火をつかいますがよくやるのが(以前から読んでくださってる人からすればお馴染みの)カリーヴルストです。ホットドッグに使うような長めのソーセージを用意して(小さなソーセージをぶつ切りにしてもオッケイですが)フライパンにいれて油を敷かずに水を50㏄ほど入れ加熱します。別途ケチャップとカレー粉にオイスターソース(この比率はほんとお好みで)を混ぜたものを用意しておき、火が通ったソーセージを皿に移したあと、ケチャップとカレー粉とオイスターソースを混ぜたものをかけるだけです。即できますし、簡単ですし、酒のアテじゃなくてももう一品というときにも便利です。オイスターソースじゃなくてオレンジジュースでも良いです。ベルリンの名物料理なのですが、残念ながらベルリンに行ったことは無いので本場のレシピは残念ながら知りません。でもオイスターソースを加えてもオレンジジュースを加えてもどっちもけっこうイケます。特にビールにはあいます。

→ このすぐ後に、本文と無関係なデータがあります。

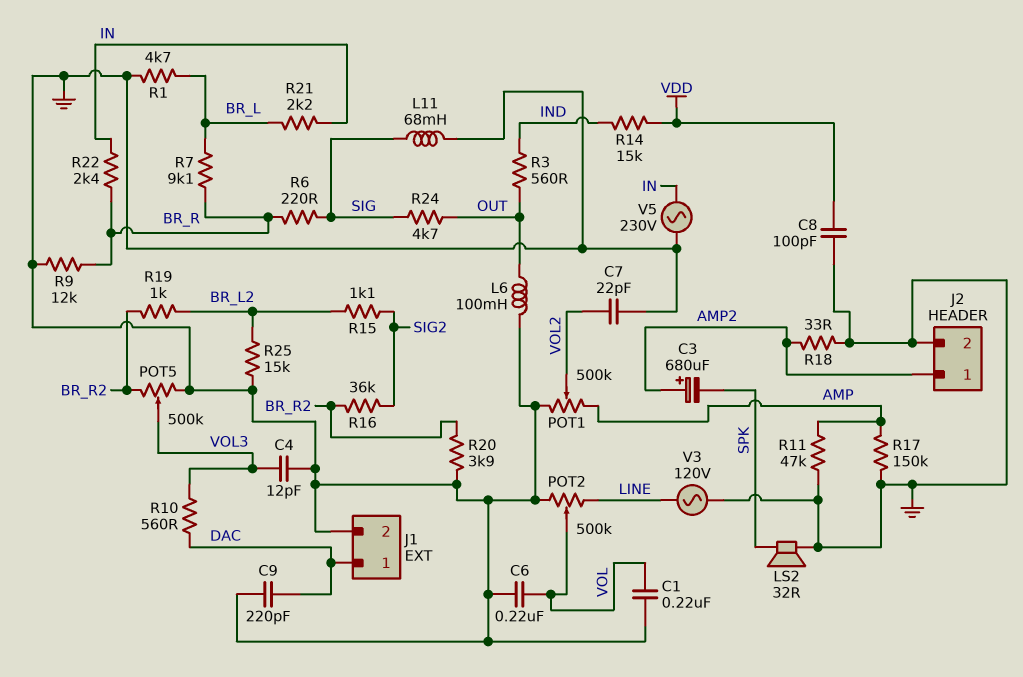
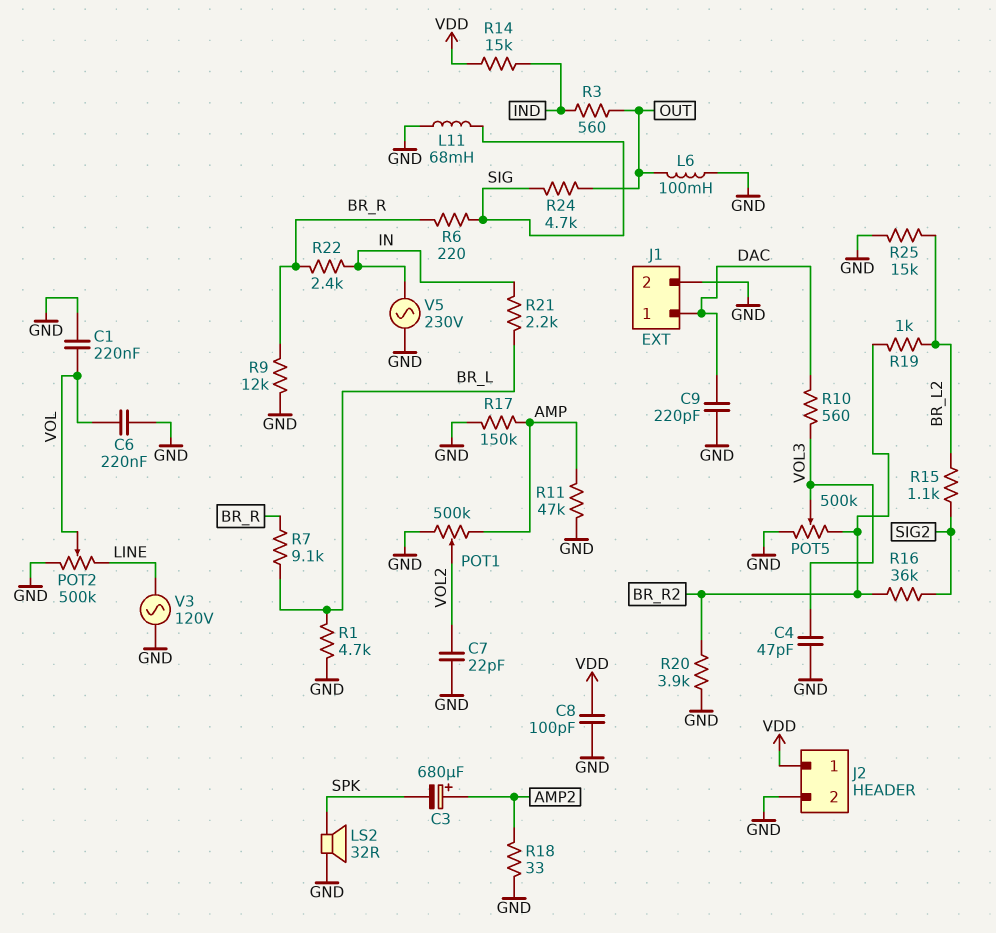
C4: 12pF (GND, VOL3) -> 47pF (GND, VOL3)
J2 pin 1: AMP2 -> VDD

火をつかうのがめんどくさいとき、やるのがたくあんのチーズかけです。たくあんを角切りにして皿に放り込み、そこにとろけるスライスチーズをかぶせて電子レンジでチーズが溶けるまで30秒くらい加熱してください。わたしはパプリカを掛けるのですが、なくても大丈夫です。たくあんは不思議なもので加熱すると旨味がでてきます。量は加減できますからひとりで酒のむときなどにはもってこいです。

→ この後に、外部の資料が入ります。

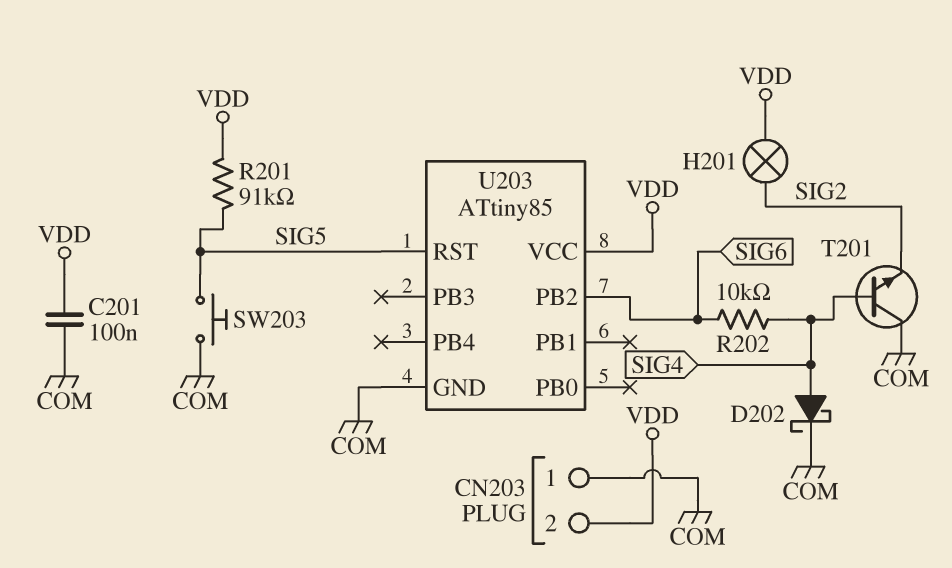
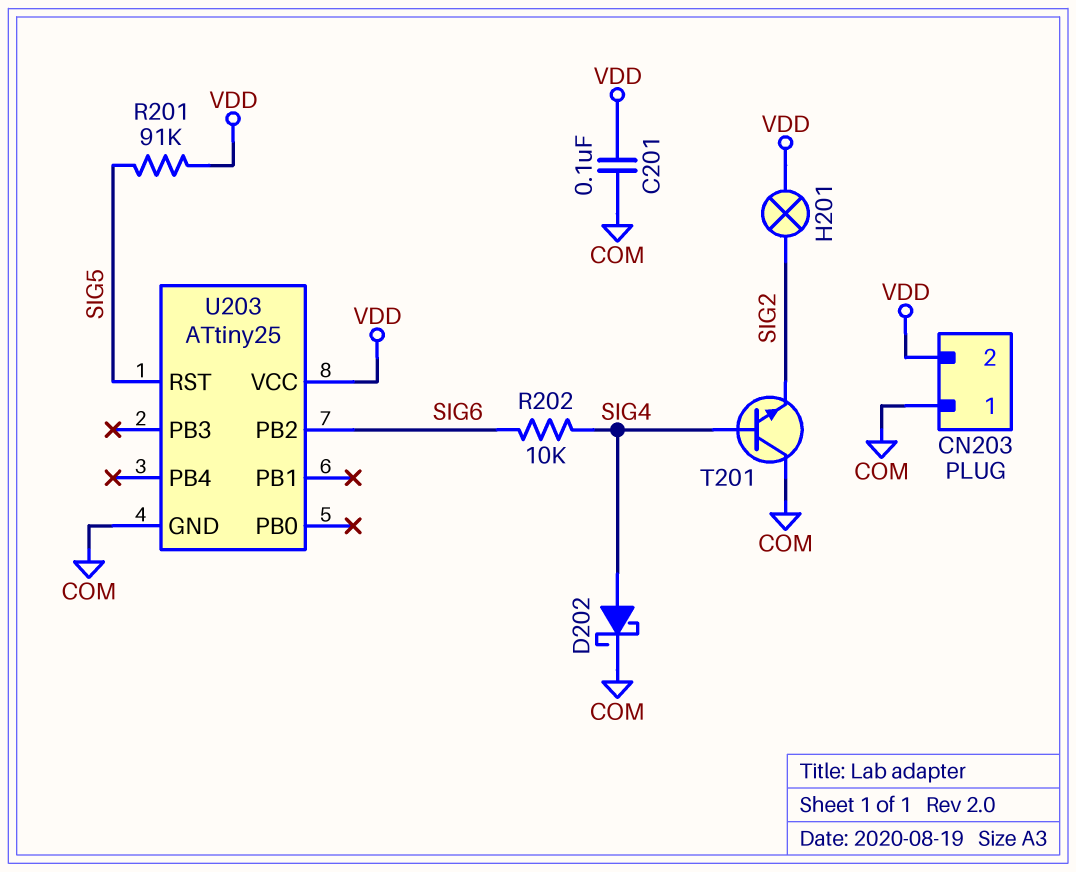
SW203: button (COM, SIG5) -> none
U203: ATtiny85 -> ATtiny25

そんなしちめんどくせーことしてらんねーよ、という場合、中濃ソースとポッカレモンとマスタードの出番です。以前毎日新聞でやっていた西原理恵子さんと枝元ほなみさんの連載の受け売りなのですが、中濃ソースにレモン汁を加えてマスタードを混ぜ、それを惣菜のコロッケや冷凍のチキンナゲットを加熱したものに添えると大人の味のアテになります。

他にもネギのぬたとか小ジャガイモのみそ炒めとかアテになりそうなもののレパートリーは無駄に増やしてしまっていますが、アテを考えることでその日抱えていた業務に関するあれこれをいったんストップできるので、なんだろ、それほど後悔はしていません。